Tullia (daughter of Cicero)
Tullia (c. 79[1] BC – February 45 BC), sometimes referred to affectionately as Tulliola ("little Tullia"), was the first child and only daughter of Roman orator and politician Marcus Tullius Cicero, by his first marriage to Terentia. She was the sister of Marcus Tullius Cicero Minor, born in 65 BC, who became consul in 30 BC.
Tullia
c. 79 BC
February 45 BC (aged c. 34)
- Gaius Calpurnius Piso Frugi
- (c. 63 – 57 BC)
- Furius Crassipes
- (m. 56 BC; div. 51 BC)
- Publius Cornelius Dolabella
- (m. 50 BC; div. 46 BC)
Two sons
Life[edit]
What is known of Tullia's life is from Plutarch's account of Cicero and the letters that Cicero wrote to others, particularly to her mother, and to his friend, the eques Titus Pomponius Atticus.
In 66 BC, Tullia was betrothed to Gaius Calpurnius Piso Frugi. They were married in 63, when Tullia was fifteen or sixteen, and Piso not much older. He embarked on the cursus honorum, the course of a Roman political career, serving as quaestor in 58, but he died the following year. In 56, Tullia married Furius Crassipes. By all accounts, they had a happy marriage, but nonetheless divorced in 51, for reasons that remain obscure.
During the Caesar's civil war, Tullia visited her father at Brundisium. In Cicero's letters, he complains that Terentia had failed to provide Tullia a proper escort, or sufficient money for her expenses.

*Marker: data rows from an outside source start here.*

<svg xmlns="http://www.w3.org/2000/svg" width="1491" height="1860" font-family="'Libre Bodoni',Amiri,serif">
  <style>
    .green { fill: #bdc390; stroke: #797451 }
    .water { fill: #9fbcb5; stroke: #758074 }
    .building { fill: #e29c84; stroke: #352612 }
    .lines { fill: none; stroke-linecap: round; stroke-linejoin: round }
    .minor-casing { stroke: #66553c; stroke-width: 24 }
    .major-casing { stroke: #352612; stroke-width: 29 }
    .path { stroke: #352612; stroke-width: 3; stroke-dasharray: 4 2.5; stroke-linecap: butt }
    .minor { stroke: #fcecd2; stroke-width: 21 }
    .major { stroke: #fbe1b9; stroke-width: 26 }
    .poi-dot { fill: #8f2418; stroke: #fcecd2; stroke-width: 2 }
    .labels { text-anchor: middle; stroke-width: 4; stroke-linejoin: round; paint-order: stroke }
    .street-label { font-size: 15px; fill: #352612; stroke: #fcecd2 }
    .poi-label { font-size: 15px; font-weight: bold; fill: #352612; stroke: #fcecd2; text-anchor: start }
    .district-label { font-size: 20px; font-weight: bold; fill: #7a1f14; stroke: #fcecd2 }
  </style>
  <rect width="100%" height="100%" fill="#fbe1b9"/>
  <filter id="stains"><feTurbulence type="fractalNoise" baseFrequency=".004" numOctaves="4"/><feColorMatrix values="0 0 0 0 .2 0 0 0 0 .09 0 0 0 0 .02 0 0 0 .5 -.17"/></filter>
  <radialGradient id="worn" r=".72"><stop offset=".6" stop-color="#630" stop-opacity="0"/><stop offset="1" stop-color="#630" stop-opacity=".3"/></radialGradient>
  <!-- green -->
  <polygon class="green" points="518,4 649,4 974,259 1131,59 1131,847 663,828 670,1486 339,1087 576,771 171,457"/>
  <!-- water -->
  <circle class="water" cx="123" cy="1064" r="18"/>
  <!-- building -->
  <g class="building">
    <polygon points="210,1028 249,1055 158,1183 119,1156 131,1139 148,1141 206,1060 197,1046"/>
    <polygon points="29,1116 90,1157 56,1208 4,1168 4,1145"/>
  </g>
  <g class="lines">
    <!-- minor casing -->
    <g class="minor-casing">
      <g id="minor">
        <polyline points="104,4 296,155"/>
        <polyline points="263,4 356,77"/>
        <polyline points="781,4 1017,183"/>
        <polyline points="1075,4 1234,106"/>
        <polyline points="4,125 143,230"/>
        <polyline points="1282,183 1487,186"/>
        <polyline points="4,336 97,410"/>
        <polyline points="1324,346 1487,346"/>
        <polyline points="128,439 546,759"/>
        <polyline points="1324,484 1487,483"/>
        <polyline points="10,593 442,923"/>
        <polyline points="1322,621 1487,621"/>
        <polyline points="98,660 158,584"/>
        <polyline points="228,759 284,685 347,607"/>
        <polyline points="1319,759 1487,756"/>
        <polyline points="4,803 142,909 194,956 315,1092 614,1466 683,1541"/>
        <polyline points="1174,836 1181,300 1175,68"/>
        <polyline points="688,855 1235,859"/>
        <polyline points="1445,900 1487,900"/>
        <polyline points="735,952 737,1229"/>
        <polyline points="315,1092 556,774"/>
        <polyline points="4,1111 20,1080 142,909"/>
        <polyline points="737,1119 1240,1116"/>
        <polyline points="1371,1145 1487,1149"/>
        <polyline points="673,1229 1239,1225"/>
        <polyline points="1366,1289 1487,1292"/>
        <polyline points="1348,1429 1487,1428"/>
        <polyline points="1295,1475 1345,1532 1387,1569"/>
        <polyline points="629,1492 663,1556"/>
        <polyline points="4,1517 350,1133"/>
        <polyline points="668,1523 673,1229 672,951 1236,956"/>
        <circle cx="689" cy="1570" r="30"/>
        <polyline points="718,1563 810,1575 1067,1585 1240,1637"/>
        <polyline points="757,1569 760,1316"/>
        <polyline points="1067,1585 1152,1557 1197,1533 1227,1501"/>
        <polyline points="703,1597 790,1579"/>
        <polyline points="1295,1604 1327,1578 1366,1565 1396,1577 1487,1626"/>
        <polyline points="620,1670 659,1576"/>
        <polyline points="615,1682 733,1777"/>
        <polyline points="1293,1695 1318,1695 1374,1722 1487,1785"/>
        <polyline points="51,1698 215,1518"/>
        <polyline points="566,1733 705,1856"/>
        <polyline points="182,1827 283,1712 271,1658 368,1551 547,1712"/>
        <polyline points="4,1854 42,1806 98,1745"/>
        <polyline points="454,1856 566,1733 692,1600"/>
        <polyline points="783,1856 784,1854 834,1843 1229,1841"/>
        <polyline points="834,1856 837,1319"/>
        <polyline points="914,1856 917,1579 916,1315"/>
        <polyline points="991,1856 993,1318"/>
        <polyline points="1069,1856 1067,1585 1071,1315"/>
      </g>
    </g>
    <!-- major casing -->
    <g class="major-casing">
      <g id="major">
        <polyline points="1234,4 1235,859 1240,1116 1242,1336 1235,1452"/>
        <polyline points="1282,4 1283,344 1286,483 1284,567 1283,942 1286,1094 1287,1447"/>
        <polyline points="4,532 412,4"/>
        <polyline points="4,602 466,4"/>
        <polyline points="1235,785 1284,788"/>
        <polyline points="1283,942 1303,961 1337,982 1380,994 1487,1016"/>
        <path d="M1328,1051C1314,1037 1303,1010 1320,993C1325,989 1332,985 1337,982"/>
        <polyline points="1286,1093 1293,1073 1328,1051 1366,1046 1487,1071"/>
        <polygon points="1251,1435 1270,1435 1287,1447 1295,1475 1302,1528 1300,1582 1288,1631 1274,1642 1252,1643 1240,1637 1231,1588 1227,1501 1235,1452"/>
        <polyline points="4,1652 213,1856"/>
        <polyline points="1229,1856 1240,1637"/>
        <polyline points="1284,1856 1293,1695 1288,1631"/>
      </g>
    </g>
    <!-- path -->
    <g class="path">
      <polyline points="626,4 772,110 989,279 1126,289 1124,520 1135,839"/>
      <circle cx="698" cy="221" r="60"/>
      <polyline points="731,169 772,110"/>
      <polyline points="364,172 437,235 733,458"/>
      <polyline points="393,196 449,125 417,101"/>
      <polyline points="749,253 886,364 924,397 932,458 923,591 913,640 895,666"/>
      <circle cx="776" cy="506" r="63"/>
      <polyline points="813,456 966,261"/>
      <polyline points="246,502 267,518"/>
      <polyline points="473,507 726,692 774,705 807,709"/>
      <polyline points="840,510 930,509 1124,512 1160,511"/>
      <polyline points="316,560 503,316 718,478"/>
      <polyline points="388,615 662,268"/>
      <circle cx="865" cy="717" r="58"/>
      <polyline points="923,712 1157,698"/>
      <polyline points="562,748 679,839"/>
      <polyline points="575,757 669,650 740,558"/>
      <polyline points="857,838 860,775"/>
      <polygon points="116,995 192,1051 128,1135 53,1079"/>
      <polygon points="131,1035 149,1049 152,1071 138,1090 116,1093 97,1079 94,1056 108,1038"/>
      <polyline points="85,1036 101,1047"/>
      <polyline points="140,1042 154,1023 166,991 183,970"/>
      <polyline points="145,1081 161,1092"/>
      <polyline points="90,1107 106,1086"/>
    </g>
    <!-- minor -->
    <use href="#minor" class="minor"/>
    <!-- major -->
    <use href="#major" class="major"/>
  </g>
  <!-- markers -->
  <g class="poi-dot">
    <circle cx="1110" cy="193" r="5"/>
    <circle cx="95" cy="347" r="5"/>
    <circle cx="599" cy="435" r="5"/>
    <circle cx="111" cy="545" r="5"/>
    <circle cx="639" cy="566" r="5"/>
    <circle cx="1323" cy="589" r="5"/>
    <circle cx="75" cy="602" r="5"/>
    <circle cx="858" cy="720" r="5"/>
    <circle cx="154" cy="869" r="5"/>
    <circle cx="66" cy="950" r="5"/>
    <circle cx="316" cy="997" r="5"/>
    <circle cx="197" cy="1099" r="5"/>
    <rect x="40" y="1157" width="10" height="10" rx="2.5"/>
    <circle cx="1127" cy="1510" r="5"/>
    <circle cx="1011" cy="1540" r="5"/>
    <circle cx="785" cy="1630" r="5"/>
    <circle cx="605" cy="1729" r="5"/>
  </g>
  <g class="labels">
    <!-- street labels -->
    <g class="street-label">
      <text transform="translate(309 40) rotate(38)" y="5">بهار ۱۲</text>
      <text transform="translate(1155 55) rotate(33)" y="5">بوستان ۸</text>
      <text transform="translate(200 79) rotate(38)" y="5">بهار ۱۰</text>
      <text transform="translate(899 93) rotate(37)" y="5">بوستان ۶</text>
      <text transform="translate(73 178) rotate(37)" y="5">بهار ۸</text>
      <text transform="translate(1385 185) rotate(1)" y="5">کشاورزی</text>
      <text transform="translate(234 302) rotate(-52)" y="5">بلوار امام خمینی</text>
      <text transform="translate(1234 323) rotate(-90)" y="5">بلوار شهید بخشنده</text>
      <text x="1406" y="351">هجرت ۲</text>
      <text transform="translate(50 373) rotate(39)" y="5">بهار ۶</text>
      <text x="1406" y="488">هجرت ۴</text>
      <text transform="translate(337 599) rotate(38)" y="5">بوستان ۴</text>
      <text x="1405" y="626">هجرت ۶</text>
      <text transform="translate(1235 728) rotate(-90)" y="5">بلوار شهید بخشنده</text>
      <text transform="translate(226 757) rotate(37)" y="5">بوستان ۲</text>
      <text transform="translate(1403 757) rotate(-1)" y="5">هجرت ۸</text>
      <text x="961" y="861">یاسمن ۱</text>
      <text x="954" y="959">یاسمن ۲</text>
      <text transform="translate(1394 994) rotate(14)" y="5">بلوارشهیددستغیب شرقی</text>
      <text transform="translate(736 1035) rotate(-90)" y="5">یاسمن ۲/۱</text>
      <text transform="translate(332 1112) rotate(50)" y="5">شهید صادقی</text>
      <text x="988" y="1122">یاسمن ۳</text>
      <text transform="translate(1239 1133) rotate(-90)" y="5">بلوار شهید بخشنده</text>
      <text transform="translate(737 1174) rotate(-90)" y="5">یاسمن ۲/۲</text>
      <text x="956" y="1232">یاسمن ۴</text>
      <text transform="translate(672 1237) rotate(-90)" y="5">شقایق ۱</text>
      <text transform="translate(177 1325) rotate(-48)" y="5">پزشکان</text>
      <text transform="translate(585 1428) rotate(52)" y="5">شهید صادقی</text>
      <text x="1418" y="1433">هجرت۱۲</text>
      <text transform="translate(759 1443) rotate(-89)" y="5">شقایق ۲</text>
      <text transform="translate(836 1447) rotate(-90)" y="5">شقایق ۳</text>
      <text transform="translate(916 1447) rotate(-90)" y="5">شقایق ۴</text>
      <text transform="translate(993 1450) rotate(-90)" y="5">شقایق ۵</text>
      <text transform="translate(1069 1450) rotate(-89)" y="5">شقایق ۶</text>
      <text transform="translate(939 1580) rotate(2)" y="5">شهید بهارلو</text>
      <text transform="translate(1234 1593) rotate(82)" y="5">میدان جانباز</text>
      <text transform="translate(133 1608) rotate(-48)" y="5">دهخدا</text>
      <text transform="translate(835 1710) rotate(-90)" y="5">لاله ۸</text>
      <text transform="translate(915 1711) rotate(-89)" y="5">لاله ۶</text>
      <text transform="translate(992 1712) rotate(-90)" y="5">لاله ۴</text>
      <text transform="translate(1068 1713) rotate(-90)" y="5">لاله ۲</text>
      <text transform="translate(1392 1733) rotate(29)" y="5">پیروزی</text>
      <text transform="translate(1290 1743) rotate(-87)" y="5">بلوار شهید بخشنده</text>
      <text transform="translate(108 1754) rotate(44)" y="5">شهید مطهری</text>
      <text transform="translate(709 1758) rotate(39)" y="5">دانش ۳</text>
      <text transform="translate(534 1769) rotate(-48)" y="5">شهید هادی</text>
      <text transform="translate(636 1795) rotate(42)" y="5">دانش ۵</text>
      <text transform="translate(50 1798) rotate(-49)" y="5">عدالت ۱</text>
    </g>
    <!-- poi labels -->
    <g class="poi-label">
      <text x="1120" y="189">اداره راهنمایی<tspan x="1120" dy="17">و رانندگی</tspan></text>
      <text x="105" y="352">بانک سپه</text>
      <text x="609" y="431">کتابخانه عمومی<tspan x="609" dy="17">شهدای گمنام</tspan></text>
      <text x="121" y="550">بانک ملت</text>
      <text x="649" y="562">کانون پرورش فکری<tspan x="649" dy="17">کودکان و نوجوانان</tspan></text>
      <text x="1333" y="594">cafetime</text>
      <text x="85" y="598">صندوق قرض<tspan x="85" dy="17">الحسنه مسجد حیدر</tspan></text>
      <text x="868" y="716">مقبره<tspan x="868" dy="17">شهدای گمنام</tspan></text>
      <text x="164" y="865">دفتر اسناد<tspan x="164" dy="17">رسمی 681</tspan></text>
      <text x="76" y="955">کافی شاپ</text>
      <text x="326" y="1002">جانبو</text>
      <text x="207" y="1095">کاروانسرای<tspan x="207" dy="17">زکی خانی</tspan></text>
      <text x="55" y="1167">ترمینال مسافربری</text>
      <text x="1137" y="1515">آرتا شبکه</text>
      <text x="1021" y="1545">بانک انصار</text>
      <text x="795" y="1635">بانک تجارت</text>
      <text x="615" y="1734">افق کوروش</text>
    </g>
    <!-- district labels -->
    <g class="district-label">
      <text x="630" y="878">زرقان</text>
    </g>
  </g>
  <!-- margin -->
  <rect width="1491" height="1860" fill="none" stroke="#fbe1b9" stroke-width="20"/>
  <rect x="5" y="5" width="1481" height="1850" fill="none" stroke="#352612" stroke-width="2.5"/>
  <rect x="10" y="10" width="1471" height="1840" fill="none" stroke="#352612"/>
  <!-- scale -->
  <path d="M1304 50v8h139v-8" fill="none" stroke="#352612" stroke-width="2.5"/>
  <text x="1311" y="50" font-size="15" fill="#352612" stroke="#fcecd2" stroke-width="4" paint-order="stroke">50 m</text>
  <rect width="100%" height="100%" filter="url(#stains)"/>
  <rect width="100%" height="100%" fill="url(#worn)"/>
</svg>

In the summer of 50 BC, Tullia married Publius Cornelius Dolabella. Her father had not consented to the match, and instead wished for her to marry Tiberius Claudius Nero.[2] However, Tullia and her mother Terentia had selected Dolabella to be Tullia's next husband while Cicero was away from Rome governing the province of Cilicia. Tullia and Dolabella were married even before Cicero returned to Rome. The pair had two sons but their marriage was not a happy one. The first boy was born May 19, 49 BC, and died the same year. Tullia divorced Dolabella in November 46, during her second pregnancy. She died in February 45, one month after giving birth to her second son (who survived, but would die soon after Tullia's death). Tullia died at Cicero's villa in Tusculum. Cicero's friends and colleagues wrote letters of condolence to the grief-stricken orator; some of these have survived. His second wife, Publilia, showed little sympathy; Publilia had always been jealous of the attention her husband lavished on his daughter and was in fact much younger than Tullia herself. Consequently, Cicero divorced Publilia.